At the molecular level, specific genetic alterations are frequently identified in both endometriotic tissue and the resulting Clear Cell and Endometrioid carcinomas. The most common mutation is the inactivation of the ARID1A gene, a tumor suppressor gene that plays a role in chromatin remodeling. Mutations in ARID1A are found in approximately 30% of endometrioid and over 50% of clear cell ovarian cancers, and this mutation is often present in the adjacent benign or atypical endometriotic lesions.
These ARID1A mutations frequently coexist with alterations in genes that regulate cell growth and survival, such as PTEN loss or activating mutations in PIK3CA. PTEN is a tumor suppressor that normally keeps the PI3K/AKT signaling pathway in check, and its loss or the activation of PIK3CA leads to uncontrolled cell proliferation and resistance to cell death. The sequential accumulation of these specific genetic changes is believed to represent the stepwise transition from benign endometriotic tissue to a fully malignant tumor.
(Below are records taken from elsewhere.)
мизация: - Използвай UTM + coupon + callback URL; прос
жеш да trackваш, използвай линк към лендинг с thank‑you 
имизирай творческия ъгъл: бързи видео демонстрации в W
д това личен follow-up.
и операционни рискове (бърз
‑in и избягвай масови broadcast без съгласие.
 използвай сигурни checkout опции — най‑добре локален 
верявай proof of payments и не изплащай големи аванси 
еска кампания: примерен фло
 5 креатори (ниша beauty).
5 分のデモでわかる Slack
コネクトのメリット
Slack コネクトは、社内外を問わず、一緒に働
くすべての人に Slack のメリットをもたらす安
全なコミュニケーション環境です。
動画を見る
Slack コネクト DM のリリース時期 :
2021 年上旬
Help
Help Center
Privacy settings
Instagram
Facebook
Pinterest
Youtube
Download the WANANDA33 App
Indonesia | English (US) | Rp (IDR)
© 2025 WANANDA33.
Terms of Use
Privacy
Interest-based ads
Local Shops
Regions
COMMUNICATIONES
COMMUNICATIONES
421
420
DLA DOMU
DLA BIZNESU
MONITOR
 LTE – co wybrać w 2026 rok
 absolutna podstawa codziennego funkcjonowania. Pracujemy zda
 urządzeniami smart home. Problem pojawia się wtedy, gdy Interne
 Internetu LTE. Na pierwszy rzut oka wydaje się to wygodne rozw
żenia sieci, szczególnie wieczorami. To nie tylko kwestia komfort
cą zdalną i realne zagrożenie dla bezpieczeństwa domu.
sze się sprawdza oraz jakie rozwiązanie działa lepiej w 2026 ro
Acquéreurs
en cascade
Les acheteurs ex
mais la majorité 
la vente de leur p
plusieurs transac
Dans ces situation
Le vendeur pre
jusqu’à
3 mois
Implications for Patient Monitoring and Risk Awareness
Given the established, albeit modest, increased relative risk, translating this information into clinical practice requires a balanced approach that focuses on awareness rather than universal aggressive screening. Routine population-wide screening for ovarian cancer in all patients with endometriosis is currently not recommended. This is primarily because the absolute risk remains low, and current screening tools, such as the blood test for the tumor marker CA-125, are often unreliable in this population.
The CA-125 protein is frequently elevated in women with benign endometriosis, giving the test low specificity that could lead to false-positive results and unnecessary invasive procedures. Therefore, medical guidance emphasizes a personalized approach centered on risk stratification and vigilant symptom awareness. Patients with the higher-risk subtypes of endometriosis, specifically ovarian endometriomas and deep infiltrating lesions, should be counseled about their slightly elevated risk.
For these higher-risk patients, regular monitoring, such as transvaginal ultrasound, may be considered, although the efficacy of this surveillance remains under investigation. The most important action for patients with a history of endometriosis is recognizing and reporting persistent, non-specific symptoms characteristic of ovarian cancer, such as persistent bloating, difficulty eating or feeling full quickly, and changes in urinary or bowel habits that are new, severe, and not related to the menstrual cycle. Consulting a physician about these concerning changes allows for a timely evaluation and can significantly improve the prognosis if a malignancy is detected.